= TEXT =
◆ ◆ ◆ ◆ ◆

Metapodocarpoxylon Temporal range: Jurassic–Cretaceous PreꞒ Ꞓ O S D C P T J K Pg N

Scientific classification
- Kingdom: Plantae
- Clade: Tracheophytes
- Clade: Gymnosperms
- Division: Pinophyta
- Class: Pinopsida
- Order: Araucariales
- Family: Podocarpaceae
- Genus: †Metapodocarpoxylon Dupéron-Laudoueneix & Pons, 1985

= Metapodocarpoxylon =

Extinct genus of conifer

Metapodocarpoxylon is an extinct genus of conifer from the Mesozoic era, suggested to be related with the family Podocarpaceae. The ecological closest living equivalent is the genus Dacrydium, yet this fossil wood probably represented a more basal taxon, maybe akin to Saxegothaea. Alternatively it can represent convergently evolved Palissyales or Voltziales. Multiple species of this genus are known from units that represented vast alluvial plains that were prevalent across regions such as Mali, Morocco, Tunisia, Libya, Lebanon, Cameroon and Egypt, as well in South America (Colombia), with a possible record on Italy, asocciated usually with the genus Agathoxylon, likely building large scale evergreen tropophilous forests. Some species were previously referred to the genus Protophyllocladoxylon. Recent data has revelated the 1st specimens of the genus from the Laurasia region (Huoshaoshan Formation at Qinghai) and the oldest, of Early Jurassic age, suggesting the genus appeared first in the northern hemisphere and then moved to the south. It was after then mostly associated with the Equatorial Mesozoic regions.

◆ ◆ ◆ ◆ ◆

= PROBLEM TO SOLVE =
Render this sentence from the text on Metapodocarpoxylon in Spanish: "Metapodocarpoxylon is an extinct genus of conifer from the Mesozoic era, suggested to be related with the family Podocarpaceae." The lines that come next can be left aside.

◆ ◆ ◆ ◆ ◆

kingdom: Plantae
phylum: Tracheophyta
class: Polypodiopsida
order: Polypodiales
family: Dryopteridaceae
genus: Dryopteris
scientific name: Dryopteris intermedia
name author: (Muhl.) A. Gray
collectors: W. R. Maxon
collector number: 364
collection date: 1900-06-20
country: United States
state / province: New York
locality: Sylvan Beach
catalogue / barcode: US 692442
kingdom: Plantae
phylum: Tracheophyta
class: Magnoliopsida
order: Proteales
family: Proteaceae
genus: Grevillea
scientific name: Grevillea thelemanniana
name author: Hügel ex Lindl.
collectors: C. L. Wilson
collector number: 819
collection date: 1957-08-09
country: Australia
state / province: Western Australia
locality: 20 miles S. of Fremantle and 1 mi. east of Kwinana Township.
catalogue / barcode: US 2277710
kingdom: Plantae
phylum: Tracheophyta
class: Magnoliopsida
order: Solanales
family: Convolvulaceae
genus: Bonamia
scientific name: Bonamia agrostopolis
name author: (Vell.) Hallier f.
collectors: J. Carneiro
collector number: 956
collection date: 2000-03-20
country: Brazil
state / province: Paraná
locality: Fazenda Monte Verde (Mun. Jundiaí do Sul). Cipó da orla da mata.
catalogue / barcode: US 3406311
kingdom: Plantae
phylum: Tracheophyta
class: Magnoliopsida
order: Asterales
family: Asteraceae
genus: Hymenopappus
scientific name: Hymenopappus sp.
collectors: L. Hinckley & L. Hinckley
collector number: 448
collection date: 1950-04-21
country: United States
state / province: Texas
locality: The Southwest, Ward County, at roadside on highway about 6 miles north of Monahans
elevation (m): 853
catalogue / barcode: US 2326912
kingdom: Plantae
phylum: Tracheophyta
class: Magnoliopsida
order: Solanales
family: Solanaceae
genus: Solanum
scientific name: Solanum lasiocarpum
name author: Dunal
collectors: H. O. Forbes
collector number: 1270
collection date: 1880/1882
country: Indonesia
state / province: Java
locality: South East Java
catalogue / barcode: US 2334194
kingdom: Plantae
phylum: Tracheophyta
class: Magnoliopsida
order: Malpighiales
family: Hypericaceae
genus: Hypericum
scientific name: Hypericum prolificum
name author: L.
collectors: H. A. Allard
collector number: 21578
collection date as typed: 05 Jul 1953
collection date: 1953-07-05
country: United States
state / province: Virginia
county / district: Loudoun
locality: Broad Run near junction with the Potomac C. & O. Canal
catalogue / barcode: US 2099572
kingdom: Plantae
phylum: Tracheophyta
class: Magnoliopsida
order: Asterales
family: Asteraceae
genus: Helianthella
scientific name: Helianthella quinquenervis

◆ ◆ ◆ ◆ ◆

= PROBLEM SOLUTION =
Metapodocarpoxylon es un género extinto de conífera de la era mesozoica, del que se ha propuesto que está emparentado con la familia Podocarpaceae.